(Excerpt provided)

------------------------

Rent-to-Own and Contract for
Deeds: Sellers Beware!
12.4.08
By: Stephen J. Nash
Nash & Lodge, PLLP
nash@nashandlodge.com
Finding a buyer who
can qualify for a mortgage to buy your home is a challenge in todays market so many sellers are considering
offering buyers seller alternative financing. While there are a number of different options that sellers can make available,
you need to make sure that you understand any financing alternative that you will offer a buyer. Each
have benefits and negatives that must be considered and applied to your situation. In addition, the exact terms of the financing
are extremely important understand. These are not “standard” documents. As the seller you need to have the financing
option that you are comfortable with drafted to meet your needs and concerns.
What types of alternative
financing is in the market place today? The following are alternative financing options that we will
look at.
“Rent With Option
to Own”, Lease/Option” “Rent to Own”
“Contract for Deed”
Rent With Option to Own
This type of financing has many names but they all have the following
in common – the buyer enters into an agreement where they initially rent a home with the the
of later buying the property. Generally, a seller will require an upfront option fee and monthly option payments over the
monthly rental payment. Often a portion of the rent will be credited towards the purchase price if the buyer actually purchases the property.
The positives of this type of financing is that it expands the number of potential
buyer that can purchase your home. Because of so many buyers losing their homes because of the financial
crisis in the United States, there are many buyers who have good incomes and would make great renters/buyers.There are risks associated with this type of deal. First, the renter may never turn into a buyer. Second, the purchase price has to be realistic.
Until the values start rising again, delaying the actual time of purchase is not going to get you a higher purchase price.
Third, you are taking the risk that the renter makes all of the rent payments and does no damage to the home.
A seller has to first look at this transaction as a rental
transaction. The landlord must make sure the renter is a good financial risk and is worth entrusting the home to. The
seller must know what the fair market rental value of the home is and require a damage deposit that makes the risk of renting
worthwhile. Landlords should remember that if the damage deposit is the “last months rent”, the landlord really
has no deposit in case of damage to the property. The bottom line is would you rent to this person on these terms if there
was not option?The
seller must then make sure that he/she is protected with respect to the option. If the seller is
going to give the buyer an option to buy the property, the seller is restricting his/her rights by tying up the property
and should not do so without be paid for taking that risk. Many sellers on options require an initial option payment (over
and above the rent damage deposit) and additional monthly option payments (over and above the monthly rent). The bottom
line is would you give this option to this buyer on these terms if they were not also renting?
As a landlord,
you are taking all the risks of any other rental situation. If they do not pay their rent or damage the property, you may
have to evict them which costs time and money. Since they have possession of the property, they can do damage to the property.
Make sure that you properly qualify any renter/buyer.
Another inherent risk in this type of transaction is whether your mortgage
allows a rent-to-own transaction. If it violates your mortgage, your lender could determine that
you are in default and start a foreclosure. You also have to remember to change your insurance to make sure you are properly
covered. Your current insurance covers you as an owner/occupier, not as a landlord.
As
a landlord, you cannot have a “simple”, generic lease. You need to make sure that your interests are fully
protected. Many times leases are taken from the internet and are not appropriate for a house lease
or were intended for a different state with different laws. Your home is too important of an asset to risk with a poor lease.

------------------------

(Exercises)
**a)** Copy all twelve clock-time change entries verbatim, one per line.
**b)** Resume the article on rent-to-own financing, writing on from its final sentence.
The article on rent-to-own financing and the entries come from two unrelated sources.

------------------------

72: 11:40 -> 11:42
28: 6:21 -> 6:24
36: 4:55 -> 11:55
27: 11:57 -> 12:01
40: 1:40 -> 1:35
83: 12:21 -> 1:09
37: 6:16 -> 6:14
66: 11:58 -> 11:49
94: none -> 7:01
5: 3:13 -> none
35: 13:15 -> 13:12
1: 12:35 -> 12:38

------------------------

(The responses)
**a)**
72: 11:40 -> 11:42
28: 6:21 -> 6:24
36: 4:55 -> 11:55
27: 11:57 -> 12:01
40: 1:40 -> 1:35
83: 12:21 -> 1:09
37: 6:16 -> 6:14
66: 11:58 -> 11:49
94: none -> 7:01
5: 3:13 -> none
35: 13:15 -> 13:12
1: 12:35 -> 12:38

**b)**
As
a seller, you need an option that integrates into the lease, protects your interest and is enforceable. In many situations, the option does not spell out all of the terms of the purchase which makes it difficult to impossible
to enforce. These are not simple transactions and need comprehensive documentation so that you are protected.
Contract
for Deeds
Contract for Deeds are also being used to provide buyers with alternative financing.
A contract for deed is a way to sell real estate over time. The seller still owns the property but
the buyer agrees to a purchase price and terms to pay that purchase price over time. If the buyer makes all of the payments,
the seller will then deed the property to the buyer who then becomes the owner of the property. The
buyer gets to occupy the home while the payments are being made (I.e., the buyer does not have to wait until the purchase
price is paid to occupy the property). In most cases, the contract has a “baloon payment” where the balance
owed becomes due.
The positives of a contract for deed is that it provides a method to purchase a house
over time when conventional financing is not available. If the buyer fails to make the required payments
or otherwise defaults the seller can cancel the contract for deed without having to go to court in as few as 60 days.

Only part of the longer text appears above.